To-do item:
Collect the lines of the entries where "that" shows up.

Records supplied:
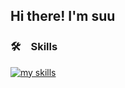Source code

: ## Hi there! I'm suu

<!--
### 👨🏻‍💻　About Me

💼 I work in contract software development.  
☁ I am AWS Associate certified and currently pursuing a Professional certification.   
🐹 Recently, I've been learning Go.  
📐 I simply like Hexagonal Architecture.  
✅ Testing is essential.  
-->

### 🛠　Skills

<div>
  <a href="https://skillicons.dev">
    <img alt="my skills" src="https://skillicons.dev/icons?theme=light&perline=7&i=html,css,js,ts,react,nextjs,scala,php,laravel,py,fastapi,aws,docker,githubactions" />
  </a>
</div>

<!--
<a href="https://github.com/Su-Yuki">
  <img align="left" height="150px" src="https://github-readme-stats.vercel.app/api?username=suunet&count_private=true&show_icons=true&theme=dracula" />
  <img align="left" height="150px" src="https://github-readme-stats.vercel.app/api/top-langs/?username=suunet&layout=compact&theme=dracula" />
</a>
-->
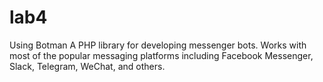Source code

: # lab4
Using Botman A PHP library for developing messenger bots. Works with most of the popular messaging platforms including Facebook Messenger, Slack, Telegram, WeChat, and others. 

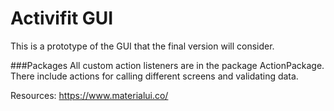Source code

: # Activifit GUI
This is a prototype of the GUI that the final version will consider. 

###Packages
All custom action listeners are in the package ActionPackage.
There include actions for calling different screens and validating data.


Resources:
https://www.materialui.co/
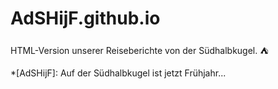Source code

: # AdSHijF.github.io

HTML-Version unserer Reiseberichte von der Südhalbkugel. :tent:

*[AdSHijF]: Auf der Südhalbkugel ist jetzt Frühjahr...
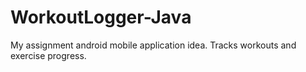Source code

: # WorkoutLogger-Java
My assignment android mobile application idea. Tracks workouts and exercise progress.
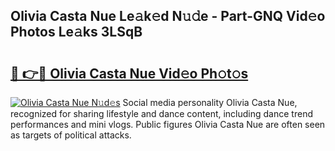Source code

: ## Olivia Casta Nue Le𝚊k𝚎d N𝚞𝚍e - Part-GNQ Vid𝚎o Photos Le𝚊ks 3LSqB

# <h2><a href="http://fb96vk6.evod.top/?m=Olivia+Casta+Nue">🔗 👉🔴 Olivia Casta Nue Vid𝚎o Ph𝚘t𝚘s</a></h2>

[![Olivia Casta Nue N𝚞d𝚎s](https://i.imgur.com/8V9OHl7.gif)](http://fb96vk6.evod.top/?m=Olivia+Casta+Nue)
Social media personality Olivia Casta Nue, recognized for sharing lifestyle and dance content, including dance trend performances and mini vlogs. Public figures Olivia Casta Nue are often seen as targets of political attacks. 

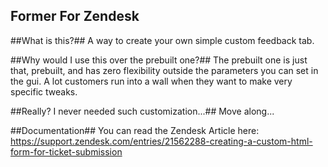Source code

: Former For Zendesk
---

##What is this?##
A way to create your own simple custom feedback tab.

##Why would I use this over the prebuilt one?##
The prebuilt one is just that, prebuilt, and has zero flexibility outside the parameters you can set in the gui. A lot customers run into a wall when they want to make very specific tweaks.

##Really? I never needed such customization...##
Move along...

##Documentation##
You can read the Zendesk Article here: https://support.zendesk.com/entries/21562288-creating-a-custom-html-form-for-ticket-submission

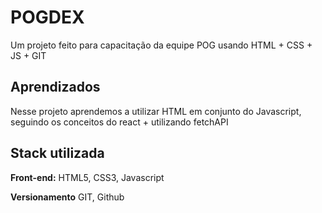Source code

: 
# POGDEX

Um projeto feito para capacitação da equipe POG usando HTML + CSS + JS + GIT


## Aprendizados

Nesse projeto aprendemos a utilizar HTML em conjunto do Javascript, seguindo os conceitos do react + utilizando fetchAPI


## Stack utilizada

**Front-end:** HTML5, CSS3, Javascript

**Versionamento** GIT, Github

Task result:
This is a prototype of the GUI that the final version will consider. 
The prebuilt one is just that, prebuilt, and has zero flexibility outside the parameters you can set in the gui. A lot customers run into a wall when they want to make very specific tweaks.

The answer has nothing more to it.